Detailed Introduction
PatrickStar is a PyTorch-based parallel training framework for large pretrained models (PTMs). It uses a chunk-based dynamic memory management and heterogeneous training strategy to offload non-critical data to CPU memory, allowing training of larger models with fewer GPUs and reducing OOM risk. Maintained by Tencent’s NLP / WeChat AI teams, PatrickStar aims to democratize access to large-scale model training.
Main Features
- Chunk-based dynamic memory scheduling: manage activations and parameters by computation windows to lower GPU memory usage.
- Heterogeneous offloading: move non-immediate data to CPU to support mixed CPU/GPU memory usage.
- Efficient communication and scalability: optimized collective operations for multi-GPU and multi-node setups.

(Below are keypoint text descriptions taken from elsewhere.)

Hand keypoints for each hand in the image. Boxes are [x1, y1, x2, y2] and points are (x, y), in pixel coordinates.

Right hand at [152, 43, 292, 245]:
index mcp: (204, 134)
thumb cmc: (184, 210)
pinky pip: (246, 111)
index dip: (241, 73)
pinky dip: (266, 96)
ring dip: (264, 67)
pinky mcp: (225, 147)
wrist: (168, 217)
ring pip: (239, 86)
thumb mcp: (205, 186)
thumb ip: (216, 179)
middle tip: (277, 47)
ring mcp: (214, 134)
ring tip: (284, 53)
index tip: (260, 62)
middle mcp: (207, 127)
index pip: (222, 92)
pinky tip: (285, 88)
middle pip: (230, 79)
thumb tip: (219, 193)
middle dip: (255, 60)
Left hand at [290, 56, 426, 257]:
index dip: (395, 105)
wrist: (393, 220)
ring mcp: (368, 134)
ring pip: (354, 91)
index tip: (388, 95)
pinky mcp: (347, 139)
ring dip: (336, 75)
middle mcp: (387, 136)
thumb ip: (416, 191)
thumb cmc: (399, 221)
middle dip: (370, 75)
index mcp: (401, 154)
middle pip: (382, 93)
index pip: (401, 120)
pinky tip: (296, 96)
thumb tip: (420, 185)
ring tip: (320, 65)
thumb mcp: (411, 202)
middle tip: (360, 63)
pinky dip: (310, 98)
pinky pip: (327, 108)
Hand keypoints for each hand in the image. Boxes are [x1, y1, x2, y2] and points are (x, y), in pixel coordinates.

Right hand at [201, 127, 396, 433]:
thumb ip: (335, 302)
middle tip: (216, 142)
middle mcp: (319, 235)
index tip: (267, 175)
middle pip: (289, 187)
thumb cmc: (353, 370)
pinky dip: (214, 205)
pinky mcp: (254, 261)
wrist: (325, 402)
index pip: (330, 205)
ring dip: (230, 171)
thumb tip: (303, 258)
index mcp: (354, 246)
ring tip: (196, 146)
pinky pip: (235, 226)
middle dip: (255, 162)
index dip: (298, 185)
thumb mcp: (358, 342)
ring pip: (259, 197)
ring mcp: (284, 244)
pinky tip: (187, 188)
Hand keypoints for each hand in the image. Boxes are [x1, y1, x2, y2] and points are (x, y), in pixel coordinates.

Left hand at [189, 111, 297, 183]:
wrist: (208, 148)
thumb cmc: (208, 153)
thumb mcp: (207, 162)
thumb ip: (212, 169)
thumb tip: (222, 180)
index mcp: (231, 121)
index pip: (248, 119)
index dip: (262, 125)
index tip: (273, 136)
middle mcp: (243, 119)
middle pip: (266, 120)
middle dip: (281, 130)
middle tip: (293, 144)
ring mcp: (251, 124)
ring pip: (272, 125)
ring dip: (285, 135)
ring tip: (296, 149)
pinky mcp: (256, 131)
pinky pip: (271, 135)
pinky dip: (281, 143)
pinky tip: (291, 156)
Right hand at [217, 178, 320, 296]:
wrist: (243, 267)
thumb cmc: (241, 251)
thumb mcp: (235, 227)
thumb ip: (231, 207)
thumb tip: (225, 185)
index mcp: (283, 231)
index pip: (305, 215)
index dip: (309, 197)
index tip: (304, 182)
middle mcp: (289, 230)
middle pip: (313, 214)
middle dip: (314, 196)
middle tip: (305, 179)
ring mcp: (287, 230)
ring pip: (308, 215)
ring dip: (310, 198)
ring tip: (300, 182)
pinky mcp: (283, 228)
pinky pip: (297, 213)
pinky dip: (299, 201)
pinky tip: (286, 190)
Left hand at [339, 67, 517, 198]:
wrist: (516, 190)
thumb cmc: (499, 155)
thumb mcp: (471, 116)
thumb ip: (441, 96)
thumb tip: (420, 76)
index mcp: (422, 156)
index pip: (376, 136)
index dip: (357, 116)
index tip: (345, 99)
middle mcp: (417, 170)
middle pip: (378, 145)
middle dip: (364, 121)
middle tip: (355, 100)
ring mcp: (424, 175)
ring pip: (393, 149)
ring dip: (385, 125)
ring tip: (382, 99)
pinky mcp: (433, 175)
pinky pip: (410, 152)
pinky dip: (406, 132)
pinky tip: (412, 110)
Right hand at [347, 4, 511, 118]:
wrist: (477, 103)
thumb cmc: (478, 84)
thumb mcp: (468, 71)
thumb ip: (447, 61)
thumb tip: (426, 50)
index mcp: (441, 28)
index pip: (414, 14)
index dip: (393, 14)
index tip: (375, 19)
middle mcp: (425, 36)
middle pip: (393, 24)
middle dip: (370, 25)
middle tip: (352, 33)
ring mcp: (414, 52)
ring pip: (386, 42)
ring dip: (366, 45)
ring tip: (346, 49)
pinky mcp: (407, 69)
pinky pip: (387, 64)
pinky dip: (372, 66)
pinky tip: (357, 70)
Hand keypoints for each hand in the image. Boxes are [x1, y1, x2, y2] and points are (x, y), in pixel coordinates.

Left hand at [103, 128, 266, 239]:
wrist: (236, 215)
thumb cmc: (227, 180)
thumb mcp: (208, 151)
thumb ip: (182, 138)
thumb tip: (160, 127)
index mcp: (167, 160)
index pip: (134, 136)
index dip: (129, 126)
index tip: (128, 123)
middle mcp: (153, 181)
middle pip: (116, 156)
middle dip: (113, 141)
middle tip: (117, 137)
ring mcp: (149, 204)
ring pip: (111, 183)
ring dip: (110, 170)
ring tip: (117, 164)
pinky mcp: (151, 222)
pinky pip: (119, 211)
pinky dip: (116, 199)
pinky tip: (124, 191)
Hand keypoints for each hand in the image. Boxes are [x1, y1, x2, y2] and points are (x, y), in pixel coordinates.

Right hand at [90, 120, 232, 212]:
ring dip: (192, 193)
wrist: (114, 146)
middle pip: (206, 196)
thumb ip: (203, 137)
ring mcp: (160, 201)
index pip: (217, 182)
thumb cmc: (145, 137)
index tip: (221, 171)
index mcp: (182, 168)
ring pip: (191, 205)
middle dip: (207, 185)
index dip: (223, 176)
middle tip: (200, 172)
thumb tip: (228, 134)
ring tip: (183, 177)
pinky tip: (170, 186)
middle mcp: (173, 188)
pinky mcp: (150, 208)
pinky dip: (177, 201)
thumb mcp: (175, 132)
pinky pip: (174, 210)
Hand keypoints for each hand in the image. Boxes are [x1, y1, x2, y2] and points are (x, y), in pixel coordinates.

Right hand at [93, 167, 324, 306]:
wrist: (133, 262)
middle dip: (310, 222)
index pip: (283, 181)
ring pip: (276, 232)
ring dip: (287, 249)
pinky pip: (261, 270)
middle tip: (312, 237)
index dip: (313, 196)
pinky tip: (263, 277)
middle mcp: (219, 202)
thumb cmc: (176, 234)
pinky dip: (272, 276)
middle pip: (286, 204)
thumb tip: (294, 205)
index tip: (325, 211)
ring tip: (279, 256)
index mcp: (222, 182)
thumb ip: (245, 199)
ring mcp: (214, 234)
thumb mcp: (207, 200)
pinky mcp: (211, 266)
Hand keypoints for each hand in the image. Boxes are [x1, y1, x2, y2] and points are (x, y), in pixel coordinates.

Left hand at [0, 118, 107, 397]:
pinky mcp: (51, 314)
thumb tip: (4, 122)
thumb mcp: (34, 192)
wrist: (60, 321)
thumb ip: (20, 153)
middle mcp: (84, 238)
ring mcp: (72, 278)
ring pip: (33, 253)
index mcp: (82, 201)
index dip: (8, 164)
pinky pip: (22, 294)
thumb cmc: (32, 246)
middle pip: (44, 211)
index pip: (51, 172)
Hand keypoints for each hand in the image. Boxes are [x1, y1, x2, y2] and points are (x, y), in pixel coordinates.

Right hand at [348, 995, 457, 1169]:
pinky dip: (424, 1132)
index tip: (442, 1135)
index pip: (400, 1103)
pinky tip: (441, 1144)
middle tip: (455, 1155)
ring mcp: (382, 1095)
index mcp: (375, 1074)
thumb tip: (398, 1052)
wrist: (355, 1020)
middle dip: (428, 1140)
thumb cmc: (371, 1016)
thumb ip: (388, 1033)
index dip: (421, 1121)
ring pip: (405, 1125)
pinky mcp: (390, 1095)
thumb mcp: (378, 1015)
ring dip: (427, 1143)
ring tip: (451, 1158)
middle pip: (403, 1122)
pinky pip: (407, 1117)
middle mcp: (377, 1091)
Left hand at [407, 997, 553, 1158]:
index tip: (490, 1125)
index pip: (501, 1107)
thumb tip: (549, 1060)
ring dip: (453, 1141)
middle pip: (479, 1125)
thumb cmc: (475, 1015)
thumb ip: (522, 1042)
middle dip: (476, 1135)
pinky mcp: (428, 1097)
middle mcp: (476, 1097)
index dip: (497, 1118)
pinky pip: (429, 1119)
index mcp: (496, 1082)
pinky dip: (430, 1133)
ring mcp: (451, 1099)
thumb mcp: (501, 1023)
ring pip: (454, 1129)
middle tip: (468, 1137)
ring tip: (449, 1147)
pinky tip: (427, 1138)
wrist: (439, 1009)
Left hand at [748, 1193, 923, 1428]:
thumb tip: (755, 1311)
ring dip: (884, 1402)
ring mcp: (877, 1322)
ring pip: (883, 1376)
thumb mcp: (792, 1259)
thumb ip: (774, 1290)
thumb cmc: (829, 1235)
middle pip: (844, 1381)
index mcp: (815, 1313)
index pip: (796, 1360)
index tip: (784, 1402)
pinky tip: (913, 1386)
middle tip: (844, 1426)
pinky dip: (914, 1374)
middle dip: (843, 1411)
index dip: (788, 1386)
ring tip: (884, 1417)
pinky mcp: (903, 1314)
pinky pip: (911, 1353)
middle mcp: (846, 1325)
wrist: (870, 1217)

- PyTorch compatibility: configuration style similar to DeepSpeed for easier migration.
Use Cases
Suitable for pretraining and large-scale fine-tuning, especially when hardware is constrained and teams need to train models in the tens to hundreds of billions of parameters. Also useful for benchmarking, framework research, and academic or research teaching environments.
Technical Features
PatrickStar implements chunk-based memory management and runtime dynamic scheduling to keep only the chunks needed for current computation while asynchronously migrating others. It optimizes collective communication for multi-card efficiency and provides benchmarks and examples for V100/A100 clusters. The project is released under BSD-3-Clause.